According to the Electronic Frontier Foundation, a nonprofit digital rights group, a primary problem with the CFAA is the way it punishes cybercrime.
"Computer crime can be serious and law enforcement should properly investigate and prosecute those who use computers to cause financial harm and violate the privacy of others," reads the Electronic Frontier Foundation's call to overhaul the CFAA. "But at the same time, the punishment should fit the crime."

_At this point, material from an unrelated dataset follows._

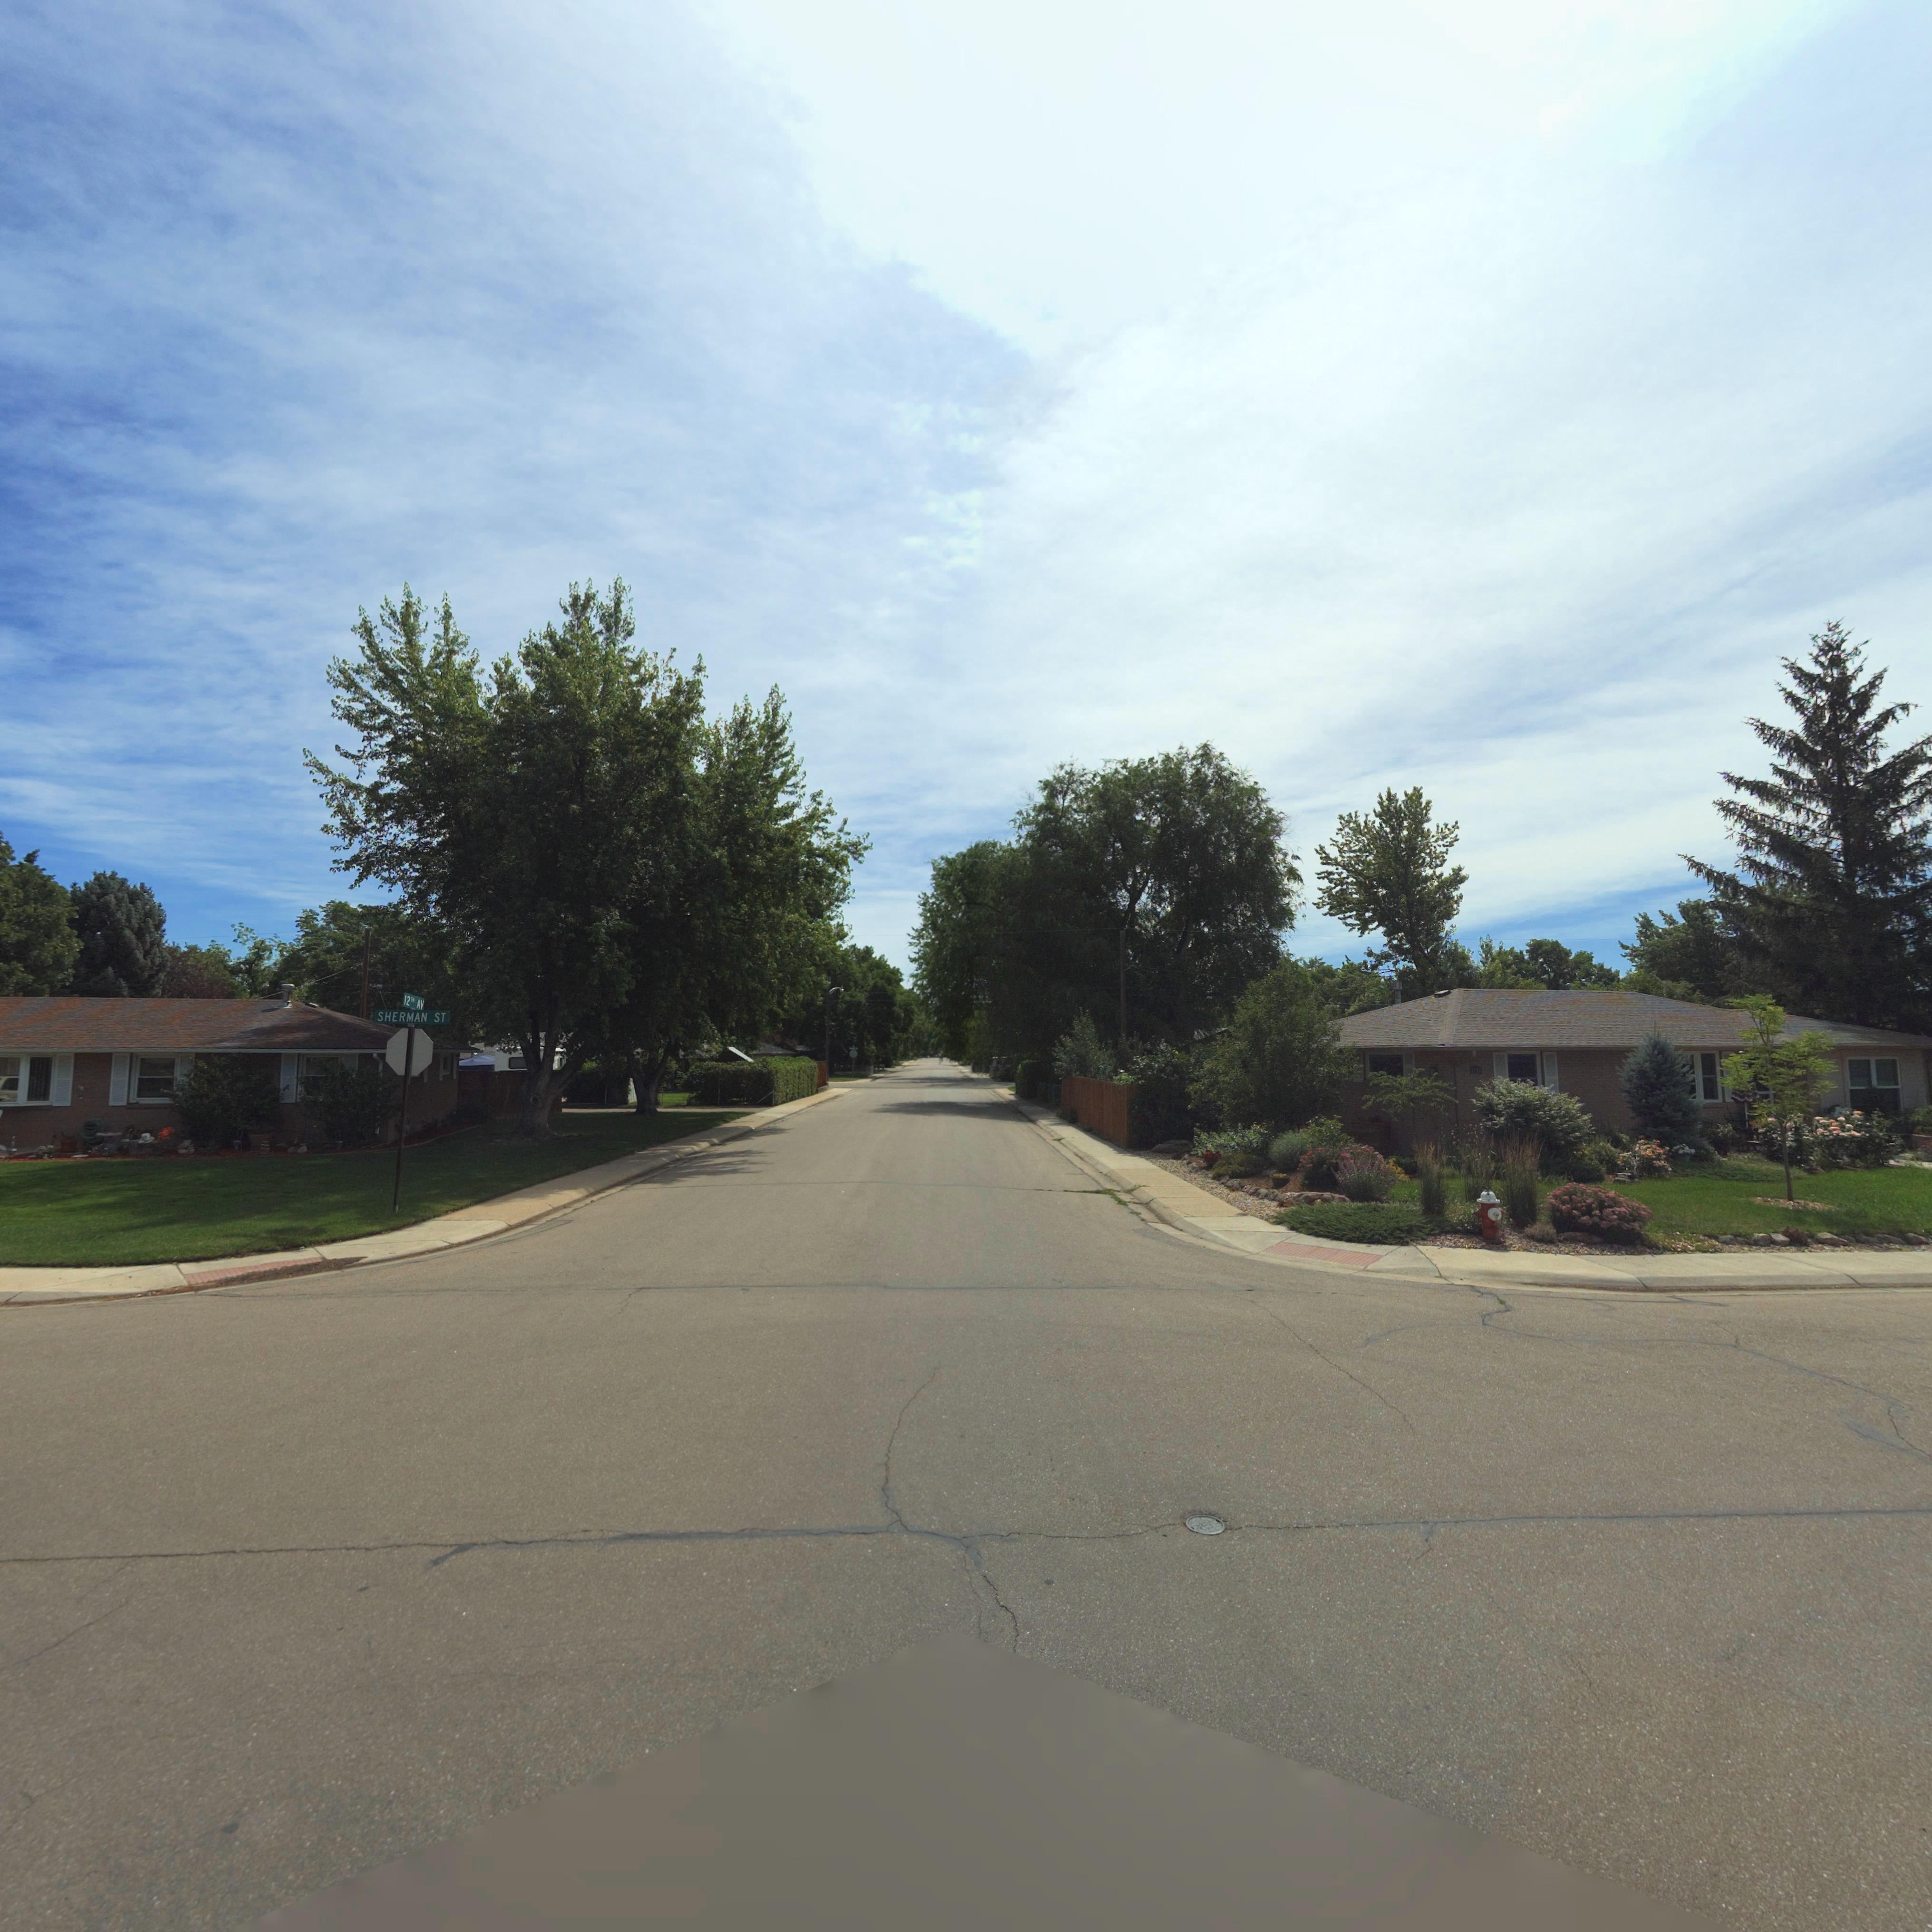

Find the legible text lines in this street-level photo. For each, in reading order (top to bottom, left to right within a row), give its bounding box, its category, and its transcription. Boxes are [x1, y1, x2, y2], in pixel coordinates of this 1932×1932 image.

Although Hammond now faces punishment for only one count of conspiracy, he originally faced multiple counts and a hefty prison sentence. This is because many of the CFAA's provisions differ only slightly from one another, meaning that in many cases the alleged cybercriminal can be accused of the same thing twice. As a result, charges and jail sentences pile on top of one another. Earlier this year, fellow hacktivist Aaron Swartz committed suicide while facing the consequences of 13 felonies for a single hack.
Additionally, the penalties for cybercrime are unusually harsh in the United States. Punishment for cybercrime often far exceeds the consequences of its offline equivalent. For example, while vandalism is a misdemeanor, unauthorized hacking of a website and changing the text is a felony that can bring five years in jail.
Three counterparts of Hammond's in the United Kingdom and Ireland, who have also been apprehended for participating in the Stratfor hack, face 15 months in prison, one year in prison and 300 hours of community service, respectively.
Over the past 18 months, Hammond's supporters have written hundreds of letters in defense of his work and asked the judge to recognize that his actions were taken for ethical reasons.
On Friday, activists, hacktivists and supporters from Anonymous, Occupy and other privacy rights organizations are expected to rally for him both inside and outside the lower Manhattan courtroom.
"Jeremy Hammond’s acts are political and an act of civil disobedience," Alexa O’Brien, an independent journalist, activist and founder of the U.S. Day of Rage website, told Al Jazeera. "They are political hacks; he wanted to expose the behavior of companies like Stratfor."